Antitumor and apoptosis-inducing effects of α-mangostin extracted from the pericarp of the mangosteen fruit (Garcinia mangostana L.)in YD-15 tongue mucoepidermoid carcinoma cells.

α-mangostin is a dietary xanthone which has been shown to have antioxidant, anti-allergic, antiviral, antibacterial, anti-inflammatory and anticancer effects in various types of human cancer cells. In the present study, we aimed to elucidate the molecular mechanisms responsible for the apoptosis-inducing effects of α-mangostin on YD-15 tongue mucoepidermoid carcinoma cells. The results from MTT assays revealed that cell proliferation significantly decreased in a dose-dependent manner in the cells treated with α-mangostin. DAPI staining illustrated that chromatin condensation in the cells treated with 15 µM α-mangostin was far greater than that in the untreated cells. Flow cytometric analysis indicated that α-mangostin suppressed YD-15 cell viability by inducing apoptosis and promoting cell cycle arrest in the sub-G1 phase. Western blot analysis of various signaling molecules revealed that α-mangostin targeted the extracellular signal­regulated kinase 1/2 (ERK1/2) and p38 mitogen-activated protein kinase (MAPK) signaling pathways through the inhibition of ERK1/2 and p38 phosphorylation in a dose­dependent manner. α-mangostin also increased the levels of Bax (pro-apoptotic), cleaved caspase-3, cleaved caspase-9 and cleaved-poly(ADP-ribose) polymerase (PARP), whereas the levels of the anti-apoptotic factors, Bcl-2 and c-myc, decreased in a dose-dependent manner. The anticancer effects of α-mangostin were also investigated in a tumor xenograft mouse model. The α-mangostin-treated nude mice bearing YD-15 tumor xenografts exhibited a significantly reduced tumor volume and tumor weight due to the potent promoting effects of α-mangostin on cancer cell apoptosis, as determined by TUNEL assay.
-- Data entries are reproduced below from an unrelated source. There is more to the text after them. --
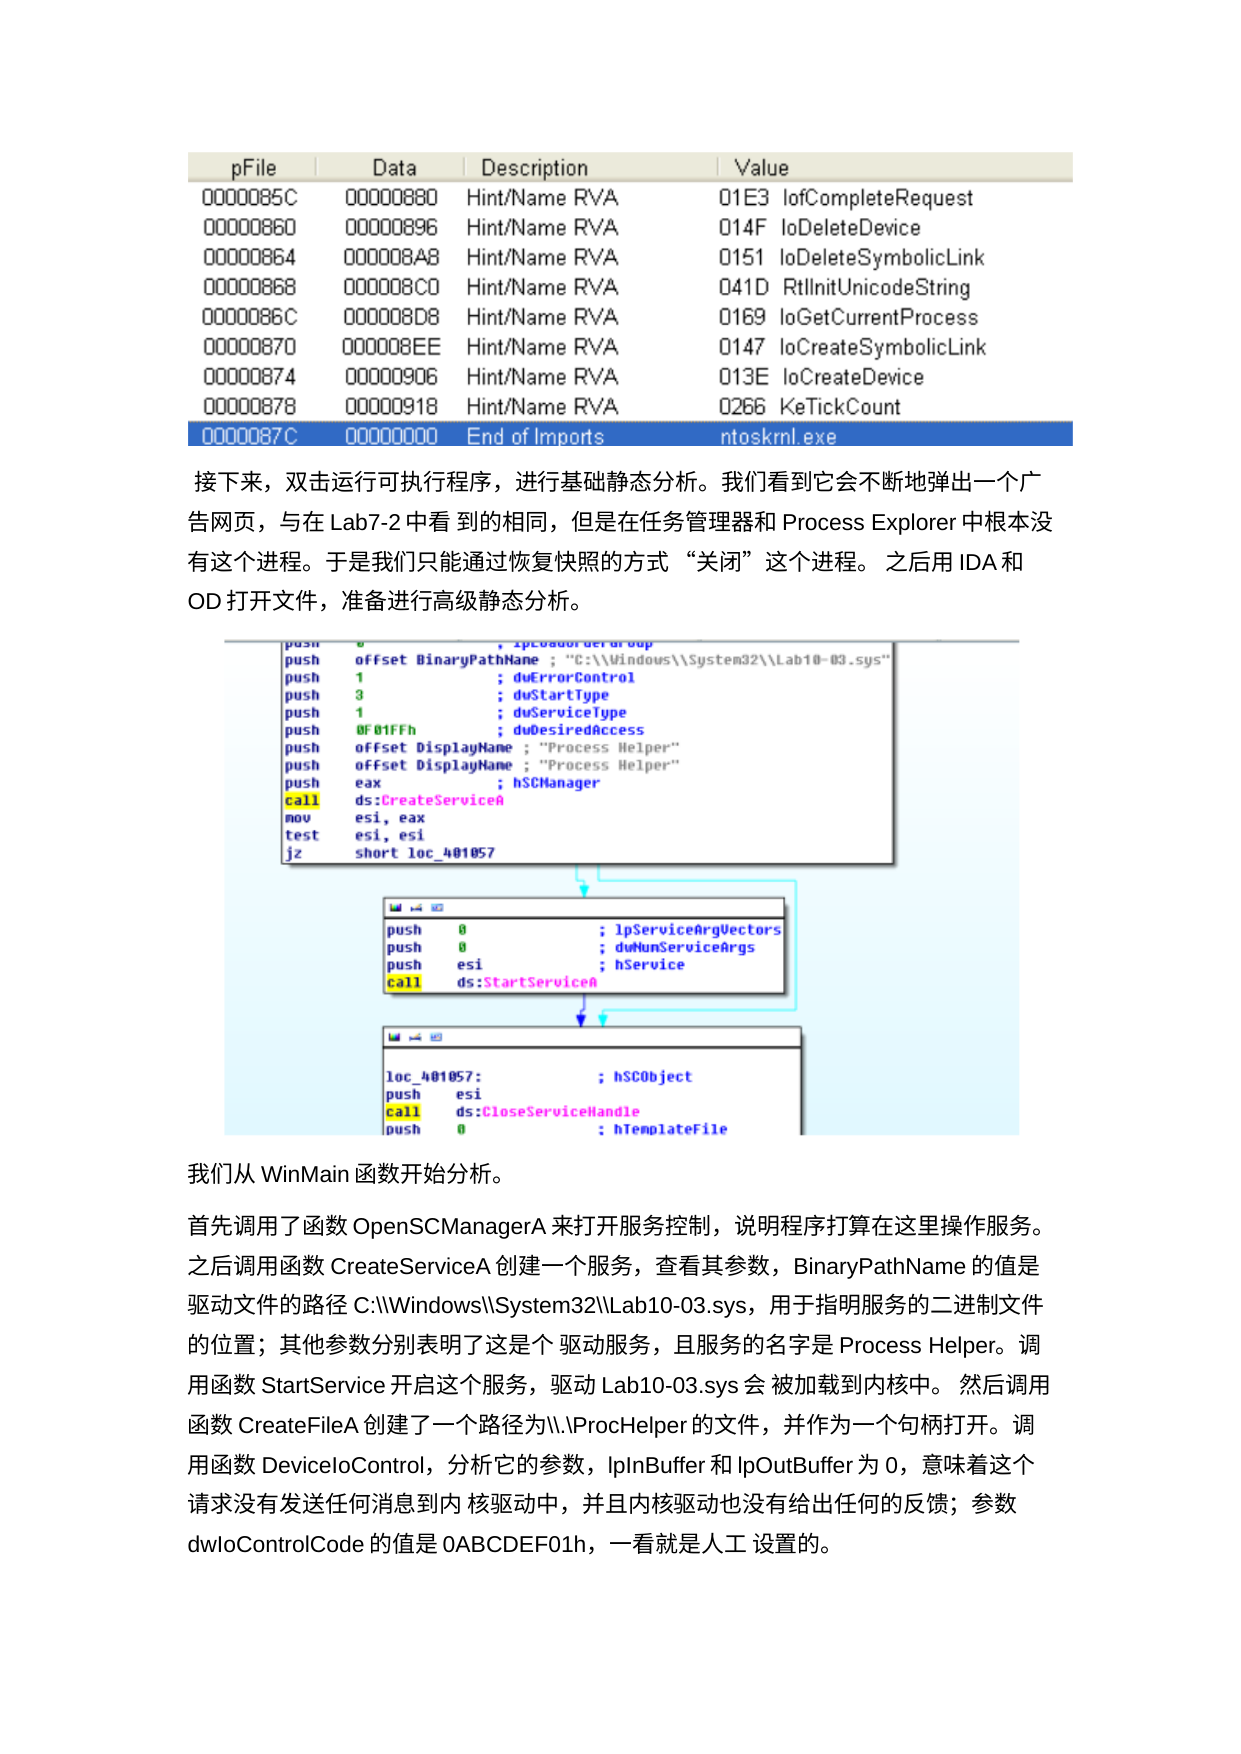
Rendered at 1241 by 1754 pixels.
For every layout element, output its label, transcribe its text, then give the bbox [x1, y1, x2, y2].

picture [187, 150, 1074, 446]
picture [221, 635, 1020, 1137]
text 接下来，双击运行可执行程序，进行基础静态分析。我们看到它会不断地弹出一个广告网页，与在Lab7-2中看 到的相同，但是在任务管理器和Process Explorer中根本没有这个进程。于是我们只能通过恢复快照的方式 “关闭”这个进程。 之后用IDA和OD打开文件，准备进行高级静态分析。 [187, 464, 1053, 616]
text 我们从WinMain函数开始分析。 [187, 1155, 1053, 1189]
text 首先调用了函数OpenSCManagerA来打开服务控制，说明程序打算在这里操作服务。之后调用函数 CreateServiceA创建一个服务，查看其参数，BinaryPathName的值是驱动文件的路径 C:\\Windows\\System32\\Lab10-03.sys，用于指明服务的二进制文件的位置；其他参数分别表明了这是个 驱动服务，且服务的名字是Process Helper。调用函数StartService开启这个服务，驱动Lab10-03.sys会 被加载到内核中。 然后调用函数CreateFileA创建了一个路径为\\.\ProcHelper的文件，并作为一个句柄打开。调用函数 DeviceIoControl，分析它的参数，lpInBuffer和lpOutBuffer为0，意味着这个请求没有发送任何消息到内 核驱动中，并且内核驱动也没有给出任何的反馈；参数dwIoControlCode的值是0ABCDEF01h，一看就是人工 设置的。 [187, 1208, 1053, 1559]
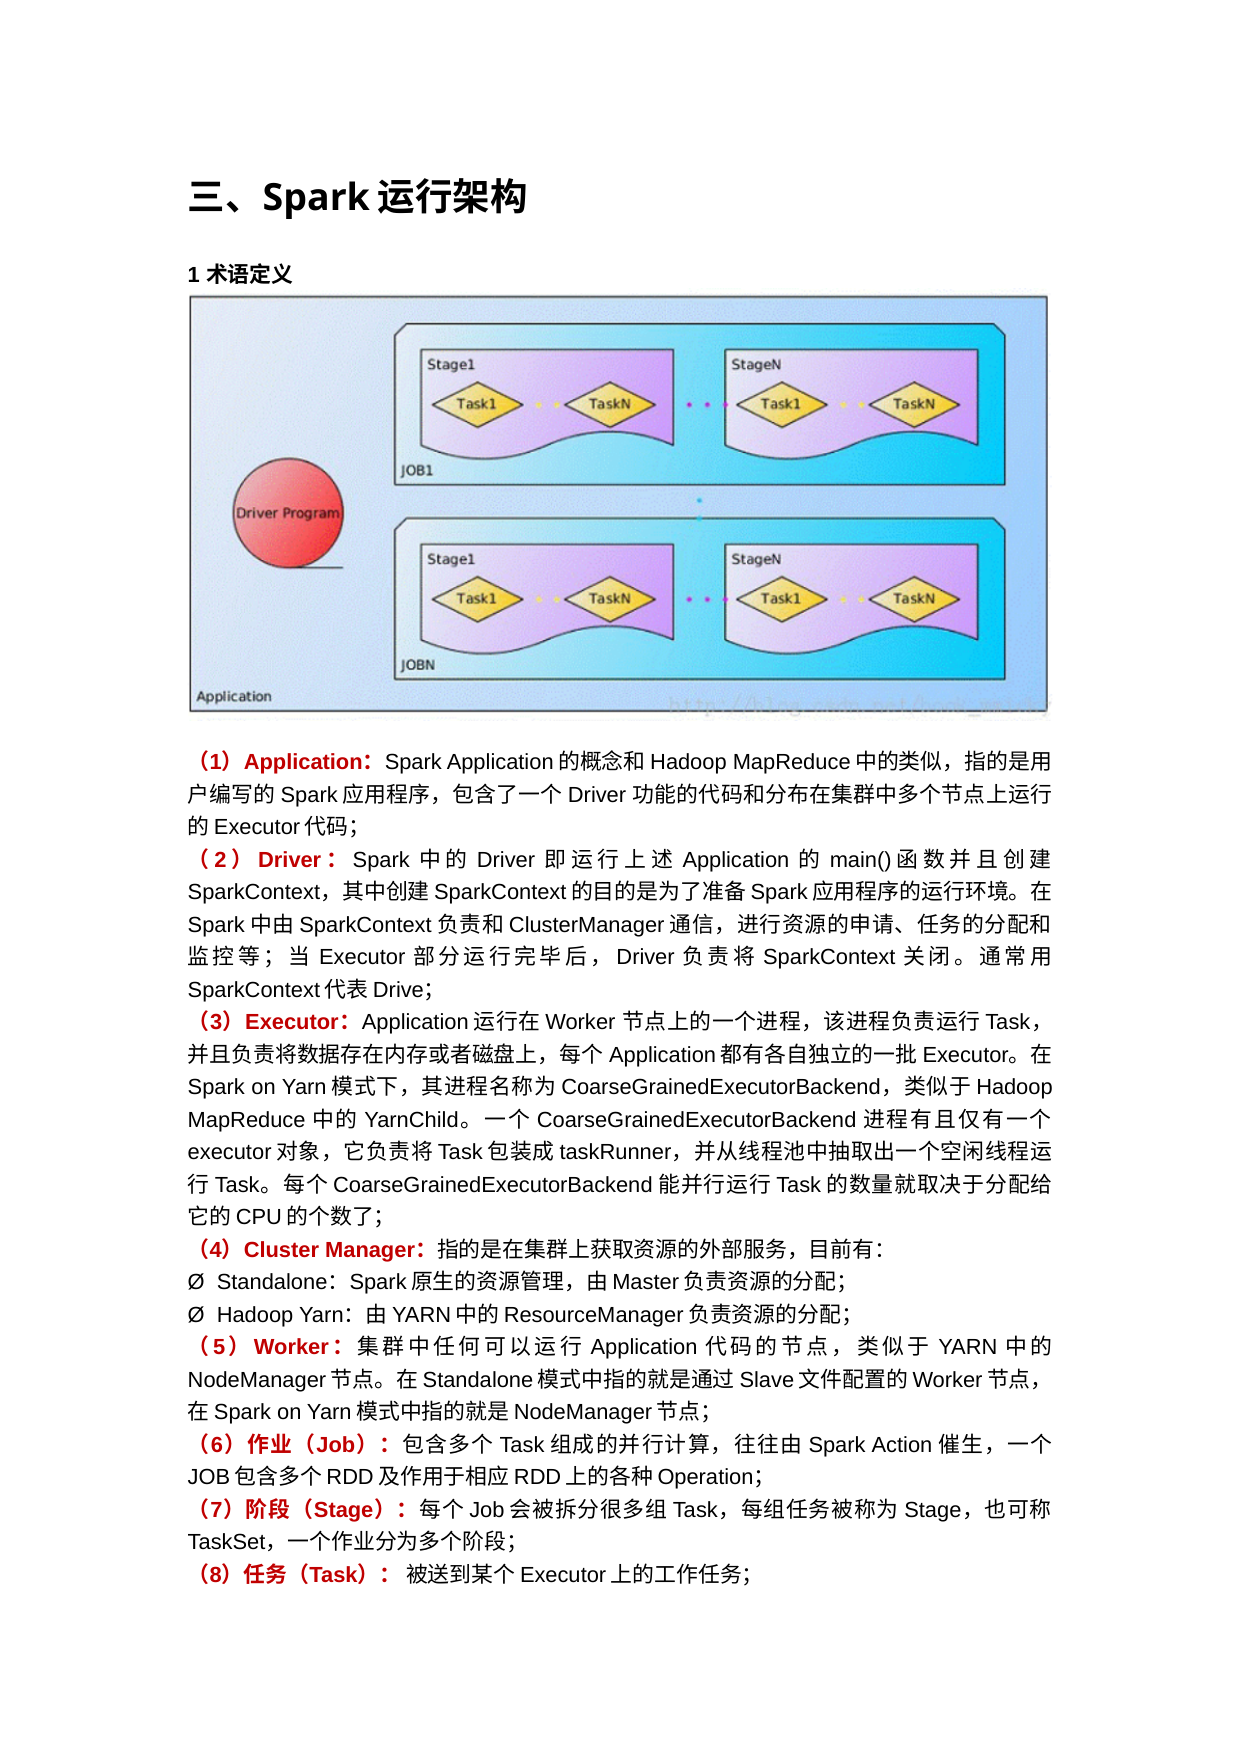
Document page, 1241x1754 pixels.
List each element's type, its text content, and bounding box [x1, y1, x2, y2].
Immunohistochemical analysis revealed that the level of cleaved caspase-3 increased, whereas the Ki-67, p-ERK1/2 and p-p38 levels decreased in the α-mangostin­treated mice. Taken together, the findings of our study indicate that α-mangostin induces the apoptosis of YD-15 tongue carcinoma cells through the ERK1/2 and p38 MAPK signaling pathways.